現在他突然有了答案。
鄧布利多回答自己:至少現在知道,她以為自己會看到什麼。
蘭迪斯站在原地看了厄裡斯魔鏡的輪廓一會兒,從她的想象中汲取了勇氣,毫不留戀地走向火焰。
等到蘭迪斯離開,鄧布利多現出身形,他轉頭看着身邊鏡子的邊框,不知道為什麼,也不願意再走到鏡面之前了。
35
鄧布利多把魔鏡縮小了收到懷裡。
他摸了摸懷裡的硬度,沉默一陣,走出火焰,沿途收拾了其他的魔法。
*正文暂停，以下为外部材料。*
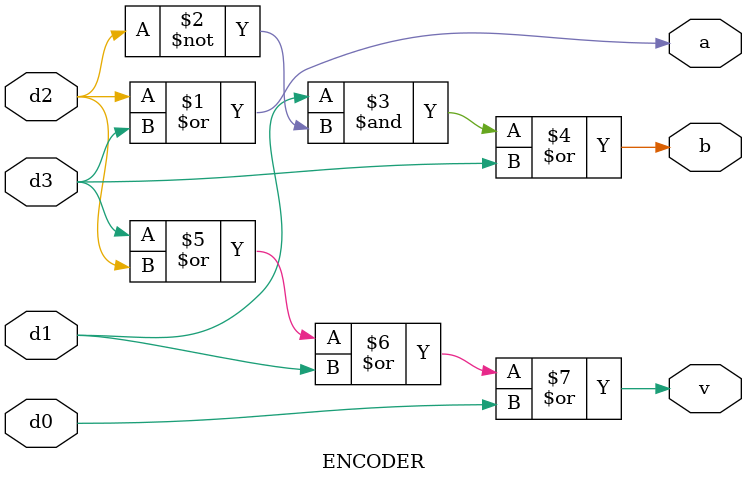
<source format=v>
`timescale 1ns / 1ps


module ENCODER(
    input d0,d1,d2,d3,
    output a,b,v
    );
    
    assign a = d2|d3;
    assign b = (d1&(~d2))|d3;
    assign v = d3|d2|d1|d0;
    
endmodule
</source>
他需要再去一趟校醫室,關于哈利和他的朋友,還有些事要對波皮講。
半路再次遇到了蘭迪斯。
鄧布利多沒有隐形,蘭迪斯沒有發現。
她低着頭,雙肩垂下,一個疲憊的姿勢,走得很慢,否則也不會被他半路就追上。
除此之外,這個穿黑袍子的背影跟平時沒什麼不同。
但是應該不同。
她正認為自己對他人的死負有責任,對一個本就艱巨而渺茫的計劃的失敗負有責任,就在十分鐘前她覺得自己剛殺了另一個巫師。
鄧布利多知道她是要去看望哈利。
好的,也許她還能在校醫室裡發現點自己的新“錯誤”。
不該如此。
她需要休息,放松,轉移注意力。
陪伴、傾訴、安慰、關心。
也許争吵、大笑,或者痛哭。
一杯熱茶,或者一杯酒。
不是像這樣,在這種時候,去看望一個她自認為沒看護好的孩子。
他們走過昏暗的、長長的走廊。鄧布利多不想讓她靠近校醫室,同時也意識到,她其實沒有更好的地方可以去。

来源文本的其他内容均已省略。